FlowModels icon indicating copy to clipboard operation
FlowModels copied to clipboard

student_loss.backward() in LADD

Open jzhang38 opened this issue 1 year ago • 3 comments

student_loss.backward()
torch.nn.utils.clip_grad_norm_(student_unet.parameters(), 1.0)
student_optimizer.step()
student_scheduler.step()
student_optimizer.zero_grad()

Wouldn' t above code generate gradients on the discriminator as well? Then in the next training iter, those gradients on the discriminator will be used to in optimizer.step . I think we need a discriminator_optimizer.zero_grad() after student_optimizer.zero_grad() ?

jzhang38 avatar Nov 23 '24 20:11 jzhang38

    x_1_approx_noised = (1 - reshape_t(renoise_timesteps)) * x_1_approx + reshape_t(renoise_timesteps) * x_0_latent

I believe this line is wrong.

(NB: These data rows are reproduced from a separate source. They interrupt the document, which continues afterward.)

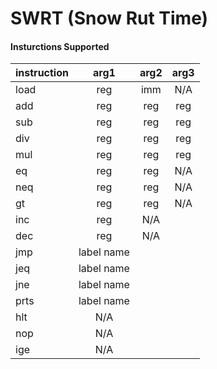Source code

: # SWRT (Snow Rut Time)

#### Insturctions Supported

|instruction| arg1 | arg2 | arg3 |
|:----------|:-----:|:----:|:----:|
|    load   | reg  | imm  | N/A  |
|    add    | reg  | reg  | reg  |
|    sub    | reg  | reg  | reg  |
|    div    | reg  | reg  | reg  |
|    mul    | reg  | reg  | reg  |
|    eq     | reg  | reg  | N/A  |
|    neq    | reg  | reg  | N/A  |
|    gt     | reg  | reg  | N/A  |
|    inc    | reg  |     N/A     |
|    dec    | reg  |     N/A     |
|    jmp    |      label name    |
|    jeq    |      label name    |
|    jne    |      label name    |
|    prts   |      label name    |
|    hlt    |        N/A         |
|    nop    |        N/A         |
|    ige    |        N/A         |
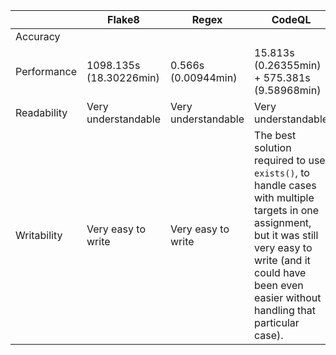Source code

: || Flake8 | Regex | CodeQL |
|---|---|---|---|
Accuracy | | | |
Performance | 1098.135s (18.30226min) | 0.566s (0.00944min) | 15.813s (0.26355min) + 575.381s (9.58968min) |
Readability | Very understandable | Very understandable | Very understandable |
Writability | Very easy to write | Very easy to write | The best solution required to use `exists()`, to handle cases with multiple targets in one assignment, but it was still very easy to write (and it could have been even easier without handling that particular case). |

Correct version should be"

    x_1_approx_noised =  reshape_t(renoise_timesteps) * x_1_approx + ( 1 - reshape_t(renoise_timesteps)) * x_0_latent

jzhang38 avatar Nov 23 '24 22:11 jzhang38

    x_1_approx_noised = (1 - reshape_t(renoise_timesteps)) * x_1_approx + reshape_t(renoise_timesteps) * x_0_latent

I believe this line is wrong. Correct version should be"

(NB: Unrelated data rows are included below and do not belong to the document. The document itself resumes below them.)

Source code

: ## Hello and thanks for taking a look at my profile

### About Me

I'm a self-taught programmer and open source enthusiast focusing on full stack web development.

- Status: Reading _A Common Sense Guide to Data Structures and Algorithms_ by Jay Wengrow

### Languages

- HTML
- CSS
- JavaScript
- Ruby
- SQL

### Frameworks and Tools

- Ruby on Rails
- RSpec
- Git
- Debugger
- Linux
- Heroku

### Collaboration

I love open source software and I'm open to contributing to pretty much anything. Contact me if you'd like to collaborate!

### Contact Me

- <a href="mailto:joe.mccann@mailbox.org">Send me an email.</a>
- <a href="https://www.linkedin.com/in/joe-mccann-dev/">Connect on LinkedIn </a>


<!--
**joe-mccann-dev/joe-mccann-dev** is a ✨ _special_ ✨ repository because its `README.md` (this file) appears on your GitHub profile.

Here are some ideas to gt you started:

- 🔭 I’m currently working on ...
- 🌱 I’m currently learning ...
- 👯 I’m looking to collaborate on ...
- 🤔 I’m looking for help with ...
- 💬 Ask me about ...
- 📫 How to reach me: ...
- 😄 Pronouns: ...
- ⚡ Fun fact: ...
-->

    x_1_approx_noised =  reshape_t(renoise_timesteps) * x_1_approx + ( 1 - reshape_t(renoise_timesteps)) * x_0_latent

Well, this is correct, however the noising here was done in "reverse" it was done to follow the LADD SD3 discriminator Noising process.

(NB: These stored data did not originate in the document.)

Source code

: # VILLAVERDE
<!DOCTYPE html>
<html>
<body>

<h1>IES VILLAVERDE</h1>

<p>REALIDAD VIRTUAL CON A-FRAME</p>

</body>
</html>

I did Logitnormal(1, 1), however if I followed $t * x_1 + (1 - t) x_0$ i should have reverted the logit normal distribution and make it Logitnormal(-1, 1), but i wanted to do like in the paper. Sorry for the confusion

leffff avatar Nov 26 '24 19:11 leffff

student_loss.backward()
torch.nn.utils.clip_grad_norm_(student_unet.parameters(), 1.0)
student_optimizer.step()
student_scheduler.step()
student_optimizer.zero_grad()

Wouldn' t above code generate gradients on the discriminator as well? Then in the next training iter, those gradients on the discriminator will be used to in optimizer.step . I think we need a discriminator_optimizer.zero_grad() after student_optimizer.zero_grad() ?

This may be true! not sure yet. Don't have time to check now. At such small scale does not affect the memory consumption

leffff avatar Nov 26 '24 19:11 leffff